## Dataset entries:
· · ·

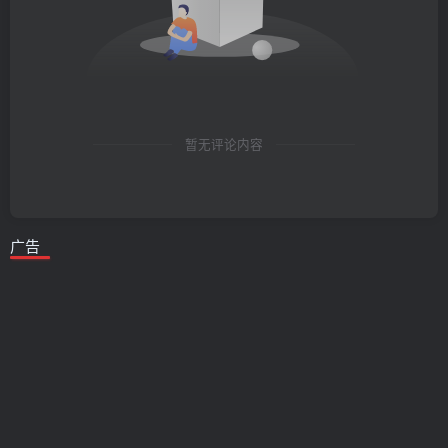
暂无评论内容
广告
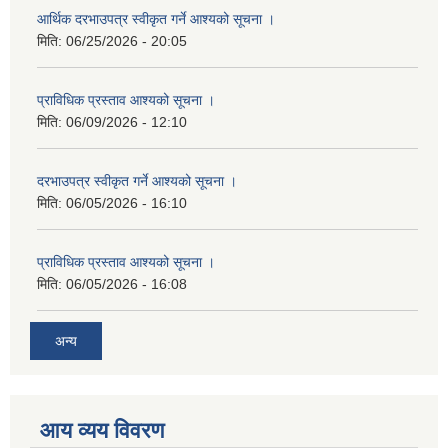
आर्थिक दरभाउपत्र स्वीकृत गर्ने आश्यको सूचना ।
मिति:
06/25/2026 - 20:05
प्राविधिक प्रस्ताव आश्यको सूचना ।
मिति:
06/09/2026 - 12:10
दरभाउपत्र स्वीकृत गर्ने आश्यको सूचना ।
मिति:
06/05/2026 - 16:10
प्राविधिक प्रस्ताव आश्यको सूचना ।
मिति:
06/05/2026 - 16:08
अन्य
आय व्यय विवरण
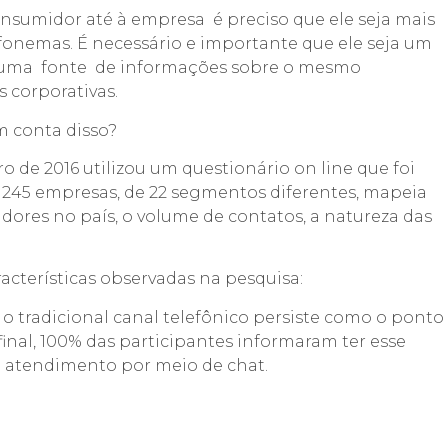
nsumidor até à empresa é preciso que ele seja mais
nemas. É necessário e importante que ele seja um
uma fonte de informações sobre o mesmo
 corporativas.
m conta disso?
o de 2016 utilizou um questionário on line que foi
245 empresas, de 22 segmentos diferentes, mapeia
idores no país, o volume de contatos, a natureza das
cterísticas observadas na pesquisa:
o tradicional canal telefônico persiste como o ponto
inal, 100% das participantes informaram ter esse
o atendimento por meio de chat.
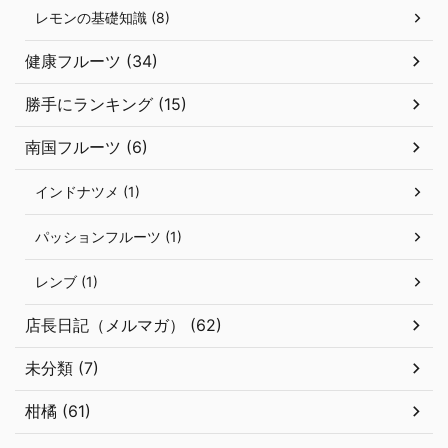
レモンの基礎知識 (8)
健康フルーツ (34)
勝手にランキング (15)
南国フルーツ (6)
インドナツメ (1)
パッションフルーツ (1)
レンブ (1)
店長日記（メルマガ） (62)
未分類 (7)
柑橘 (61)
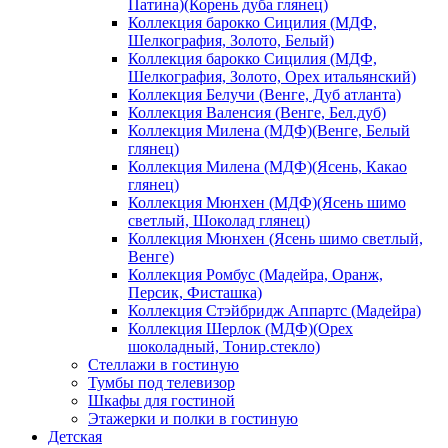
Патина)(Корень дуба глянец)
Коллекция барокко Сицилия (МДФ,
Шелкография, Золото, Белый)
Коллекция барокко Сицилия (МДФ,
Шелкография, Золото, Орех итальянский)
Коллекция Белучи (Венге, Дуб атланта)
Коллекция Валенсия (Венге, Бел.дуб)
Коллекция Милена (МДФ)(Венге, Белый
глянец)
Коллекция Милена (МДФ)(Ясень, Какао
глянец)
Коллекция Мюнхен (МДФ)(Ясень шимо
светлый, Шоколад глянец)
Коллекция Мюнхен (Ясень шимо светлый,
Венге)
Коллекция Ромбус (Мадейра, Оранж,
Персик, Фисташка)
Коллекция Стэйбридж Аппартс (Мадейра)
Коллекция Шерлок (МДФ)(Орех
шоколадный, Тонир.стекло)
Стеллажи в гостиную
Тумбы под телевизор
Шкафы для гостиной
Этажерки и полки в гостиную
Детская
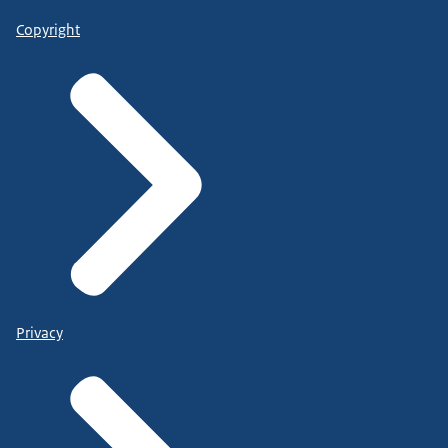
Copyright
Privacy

· · ·

Output exactly the lines from the line with "m conta disso?" to the last line of the records, including both, and leave every picture out.

m conta disso?
o de 2016 utilizou um questionário on line que foi
245 empresas, de 22 segmentos diferentes, mapeia
idores no país, o volume de contatos, a natureza das
cterísticas observadas na pesquisa:
o tradicional canal telefônico persiste como o ponto
inal, 100% das participantes informaram ter esse
o atendimento por meio de chat.
レモンの基礎知識 (8)
健康フルーツ (34)
勝手にランキング (15)
南国フルーツ (6)
インドナツメ (1)
パッションフルーツ (1)
レンブ (1)
店長日記（メルマガ） (62)
未分類 (7)
柑橘 (61)
Патина)(Корень дуба глянец)
Коллекция барокко Сицилия (МДФ,
Шелкография, Золото, Белый)
Коллекция барокко Сицилия (МДФ,
Шелкография, Золото, Орех итальянский)
Коллекция Белучи (Венге, Дуб атланта)
Коллекция Валенсия (Венге, Бел.дуб)
Коллекция Милена (МДФ)(Венге, Белый
глянец)
Коллекция Милена (МДФ)(Ясень, Какао
глянец)
Коллекция Мюнхен (МДФ)(Ясень шимо
светлый, Шоколад глянец)
Коллекция Мюнхен (Ясень шимо светлый,
Венге)
Коллекция Ромбус (Мадейра, Оранж,
Персик, Фисташка)
Коллекция Стэйбридж Аппартс (Мадейра)
Коллекция Шерлок (МДФ)(Орех
шоколадный, Тонир.стекло)
Стеллажи в гостиную
Тумбы под телевизор
Шкафы для гостиной
Этажерки и полки в гостиную
Детская
Copyright
Privacy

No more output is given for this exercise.